Zusage und Antwort, Zuspruch und Anspruch begegnen uns in den beiden Bibelsprüchen zu Beginn des neuen Jahres.
Wie wohltuend für uns, gleich zu Beginn des langen und unübersehbaren Wege durch das Jahr 2012 zu hören: Jesus Christus wirkt in uns schwachen Menschen. ER wird uns mit all dem versorgen, was wir zum Leben und Sterben brauchen.
Auf diese Zusage antworten wir gerne: Ja, Herr, deinen Weg wollen wir in Treue zu dir gerne gehen. Denn Du wirst uns dazu befähigen.
Wenn wir allerdings ehrlich uns selbst gegenüber bleiben, dann werden wir feststellen: wer ist schon gerne schwach und gibt das auch noch zu vor anderen? Es muss uns schon gewaltiges in die Knie zwingen, bis wir einmal zugeben, dass wir unser Leben nicht aus eigener Kraft meistern können. Dass wir Gottes Kraft brauchen.
Und dann noch Gottes Wege gehen? Üben wir  uns nicht Tag für Tag darin ein "Ich" zu rufen? Unsere eigenen Wege zu behaupten und zu gehen? Gott treu nachzufolgen, sind wir das überhaupt noch gewohnt? Spricht unser persönliches Leben und das unserer Gemeinde nicht eine ganz andere Sprache?

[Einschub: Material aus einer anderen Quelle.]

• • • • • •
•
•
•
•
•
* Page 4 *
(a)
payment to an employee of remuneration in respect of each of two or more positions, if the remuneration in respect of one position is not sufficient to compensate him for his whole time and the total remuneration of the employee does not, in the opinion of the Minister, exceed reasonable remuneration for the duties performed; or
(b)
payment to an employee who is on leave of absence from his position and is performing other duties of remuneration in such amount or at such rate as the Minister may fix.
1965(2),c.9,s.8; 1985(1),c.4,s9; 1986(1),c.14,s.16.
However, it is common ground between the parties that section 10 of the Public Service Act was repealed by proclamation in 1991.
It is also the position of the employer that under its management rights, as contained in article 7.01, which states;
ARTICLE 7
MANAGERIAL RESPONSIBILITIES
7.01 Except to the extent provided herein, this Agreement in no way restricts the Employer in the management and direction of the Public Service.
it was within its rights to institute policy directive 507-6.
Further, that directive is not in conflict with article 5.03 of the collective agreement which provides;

Die Schwachheit, die hier angesprochen wird, bezieht sich auf die Einsicht, dass wir in geistlicher Hinsicht nichts aus unserer natürlichen Kraft als Menschen heraus bewegen oder erreichen können. Das gilt es nicht nur zu Beginn eines neuen Jahres einzusehen, sondern dass ist die christliche Grundhaltung überhaupt. Wenn wir uns darin einüben, dann wird es uns auch geschenkt werden, dass wir Gottes Wege neu in den Blick bekommen und einwilligen sie gehen zu wollen, persönlich und als Gemeinde.
Vor uns liegt also ein Jahr der Übung, der Einübung zuzugeben, dass wir ganz und gar abhängig sind von Gottes Wirken in unserer Mitte. Nur er kann uns bewegen, seine Wege zu suchen und zu gehen, mit fröhlichem Herzen.